Confusion on the field: Is stadium late or not?

The estimated completion date for the new Washington Nationals’ ballpark has been pushed back by the contractor to April 15, 2008, six weeks later than stipulated in the construction agreement and after the season starts.

The District’s project managers say they expect work will still finish on time, but what “on time” means, however, is another matter.

The city is contractually obligated to open the Southeast stadium to the Nationals by March 1, 2008, and faces millions of dollars in financial penalties for not delivering. The Nationals have been adamant about meeting the target, but D.C. leaders seem to have their eyes on another mark: Opening Day.
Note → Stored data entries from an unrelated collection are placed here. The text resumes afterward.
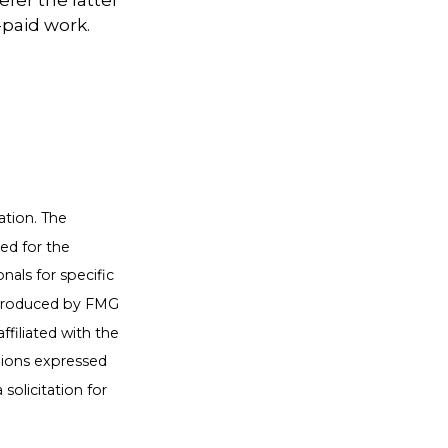
efer the latter
-paid work.
ation. The
sed for the
nals for specific
d produced by FMG
ffiliated with the
nions expressed
solicitation for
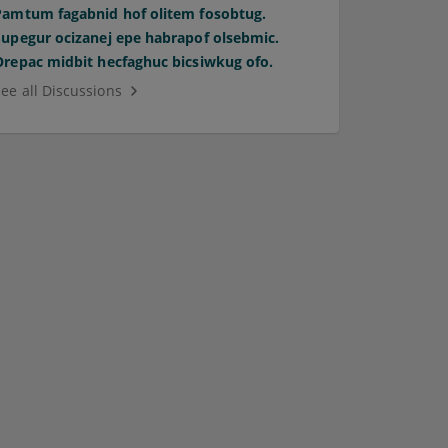
Pamtum fagabnid hof olitem fosobtug.
Supegur ocizanej epe habrapof olsebmic.
Orepac midbit hecfaghuc bicsiwkug ofo.
See all Discussions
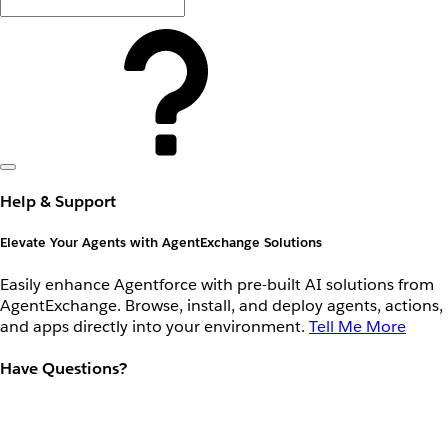
Help & Support
Elevate Your Agents with AgentExchange Solutions
Easily enhance Agentforce with pre-built AI solutions from
AgentExchange. Browse, install, and deploy agents, actions,
and apps directly into your environment.
Tell Me More
Have Questions?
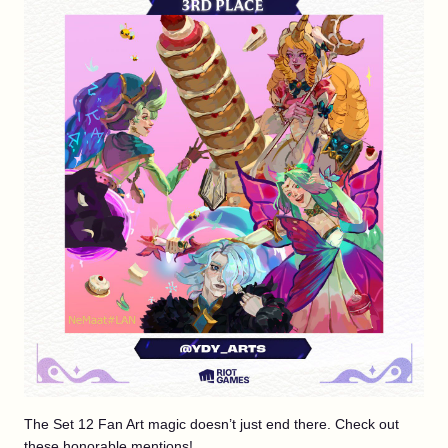
The Set 12 Fan Art magic doesn’t just end there. Check out
these honorable mentions!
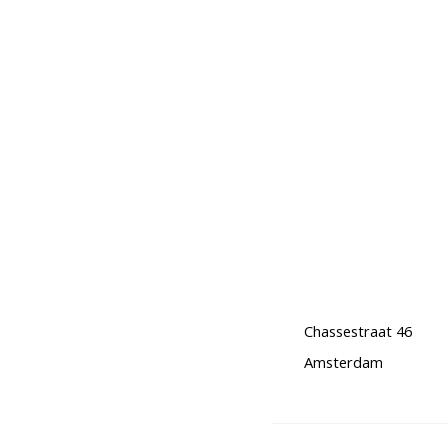
Chassestraat 46
Amsterdam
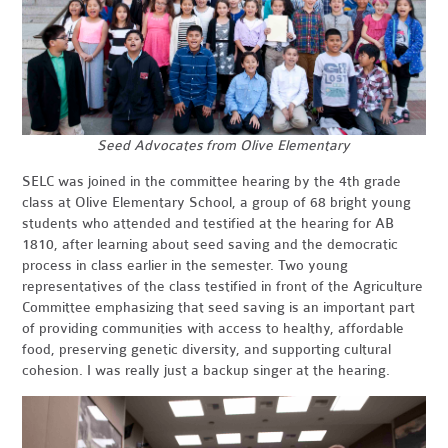
Seed Advocates from Olive Elementary
SELC was joined in the committee hearing by the 4th grade
class at Olive Elementary School, a group of 68 bright young
students who attended and testified at the hearing for AB
1810, after learning about seed saving and the democratic
process in class earlier in the semester. Two young
representatives of the class testified in front of the Agriculture
Committee emphasizing that seed saving is an important part
of providing communities with access to healthy, affordable
food, preserving genetic diversity, and supporting cultural
cohesion. I was really just a backup singer at the hearing.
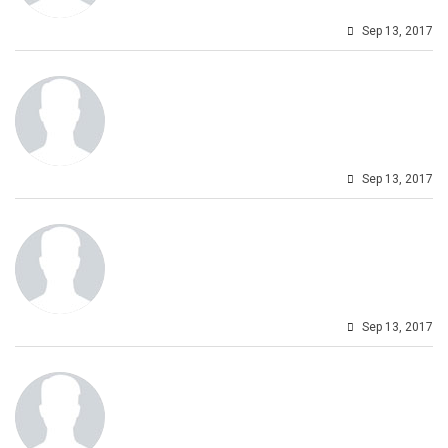
Sep 13, 2017
Sep 13, 2017
Sep 13, 2017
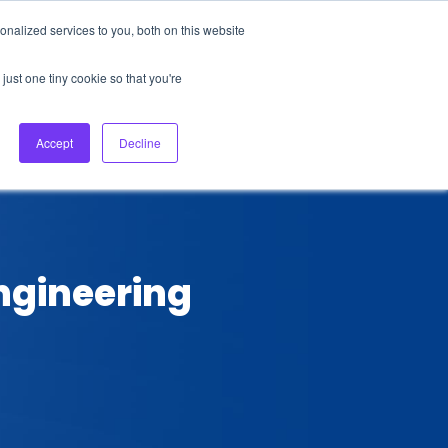
nalized services to you, both on this website
About Us
Login
Ask HFS AI
Follow Us
just one tiny cookie so that you're
log
Podcast
Contact us
Accept
Decline
Engineering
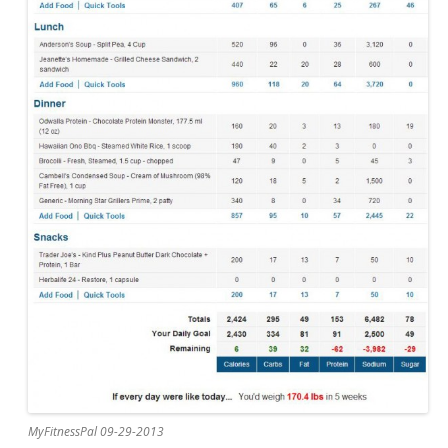
MyFitnessPal 09-29-2013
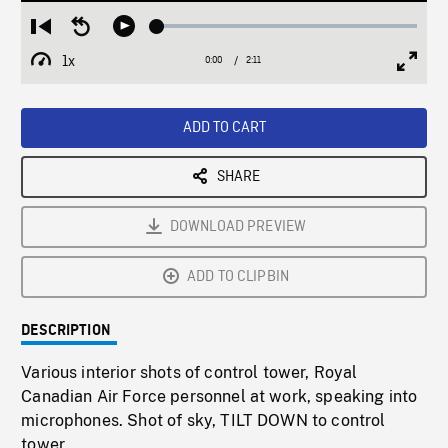
Loaded
:
Restart
Seek
Play
2.59%
from
backward
1x
0:00
Current
2:11
Duration
/
beginning
10
Playback
Full
Time
seconds
Rate
Scree
ADD TO CART
SHARE
DOWNLOAD PREVIEW
ADD TO CLIPBIN
DESCRIPTION
Various interior shots of control tower, Royal
Canadian Air Force personnel at work, speaking into
microphones. Shot of sky, TILT DOWN to control
tower.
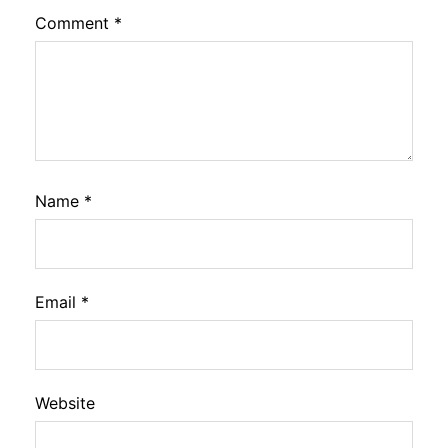
Comment
*
Name
*
Email
*
Website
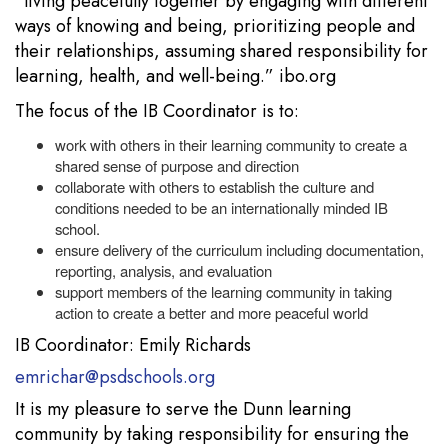
“living peacefully together by engaging with different
ways of knowing and being, prioritizing people and
their relationships, assuming shared responsibility for
learning, health, and well-being.” ibo.org
The focus of the IB Coordinator is to:
work with others in their learning community to create a
shared sense of purpose and direction
collaborate with others to establish the culture and
conditions needed to be an internationally minded IB
school.
ensure delivery of the curriculum including documentation,
reporting, analysis, and evaluation
support members of the learning community in taking
action to create a better and more peaceful world
IB Coordinator: Emily Richards
emrichar@psdschools.org
It is my pleasure to serve the Dunn learning
community by taking responsibility for ensuring the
“We’re looking to be able to open the ballpark in the neighborhood of April 1,” Allen Lew, D.C. Sports

Entertainment Commission chief executive officer, said Tuesday.

Lew then added in a later conversation: “I have not conceded March 1.”

Council Member David Catania, an ardent stadium critic, said ballpark proponents “bring duplicity to new and uncharted heights.” The stadium is late, he said, timelines are shifting, costs are increasing and the District will have to pay the price.

“I’d like to have a meeting of the minds about the status of this project,” Catania said. “Right now, we don’t have it. There’s increasing disarray.”

The estimate for “substantial completion” of the stadium was shifted from March 1 by the contracting team of Clark/Hunt/Smoot because the city took six weeks longer than promised to deliver the land for development.

The contractors are now negotiating an “equitable adjustment” to their deal, which would formally move the completion date to mid-April and shield their fees and bonuses from penalties for late delivery.

During a council hearing Friday, Catania asked Clark Construction’s Tom Kenton whether April 15 is accurate, and Kenton said simply, “Yes, sir.”

But workers met the critical early October timeline for structural steel installation, Lew said, putting the project back on schedule. The April 15 completion date is a “contractual matter,” he said, and is not necessarily related to construction.

“That date has no resemblance to the completion date of the stadium, which is on track to be completed in March,” Ward 2 Council Member Jack Evans said.